[[ RECORD EXTRACTS open ]]
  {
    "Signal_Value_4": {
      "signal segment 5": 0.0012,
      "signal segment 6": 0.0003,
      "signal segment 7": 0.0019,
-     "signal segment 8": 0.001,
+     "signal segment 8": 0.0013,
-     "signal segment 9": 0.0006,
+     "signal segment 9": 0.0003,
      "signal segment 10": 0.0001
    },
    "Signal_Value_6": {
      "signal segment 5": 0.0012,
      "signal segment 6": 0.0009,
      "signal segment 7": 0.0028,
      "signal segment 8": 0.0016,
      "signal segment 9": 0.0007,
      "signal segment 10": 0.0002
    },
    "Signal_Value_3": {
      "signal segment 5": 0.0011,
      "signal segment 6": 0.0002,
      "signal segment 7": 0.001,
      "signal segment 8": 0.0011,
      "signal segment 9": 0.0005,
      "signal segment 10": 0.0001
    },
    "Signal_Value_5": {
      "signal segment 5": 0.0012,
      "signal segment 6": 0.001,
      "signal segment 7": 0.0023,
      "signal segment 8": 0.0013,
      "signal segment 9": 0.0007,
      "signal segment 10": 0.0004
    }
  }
[[ RECORD EXTRACTS closed ]]
ASSIGNMENT: Reproduce every record, matching each line exactly.

RESULT FOR THIS TASK:
  {
    "Signal_Value_4": {
      "signal segment 5": 0.0012,
      "signal segment 6": 0.0003,
      "signal segment 7": 0.0019,
-     "signal segment 8": 0.001,
+     "signal segment 8": 0.0013,
-     "signal segment 9": 0.0006,
+     "signal segment 9": 0.0003,
      "signal segment 10": 0.0001
    },
    "Signal_Value_6": {
      "signal segment 5": 0.0012,
      "signal segment 6": 0.0009,
      "signal segment 7": 0.0028,
      "signal segment 8": 0.0016,
      "signal segment 9": 0.0007,
      "signal segment 10": 0.0002
    },
    "Signal_Value_3": {
      "signal segment 5": 0.0011,
      "signal segment 6": 0.0002,
      "signal segment 7": 0.001,
      "signal segment 8": 0.0011,
      "signal segment 9": 0.0005,
      "signal segment 10": 0.0001
    },
    "Signal_Value_5": {
      "signal segment 5": 0.0012,
      "signal segment 6": 0.001,
      "signal segment 7": 0.0023,
      "signal segment 8": 0.0013,
      "signal segment 9": 0.0007,
      "signal segment 10": 0.0004
    }
  }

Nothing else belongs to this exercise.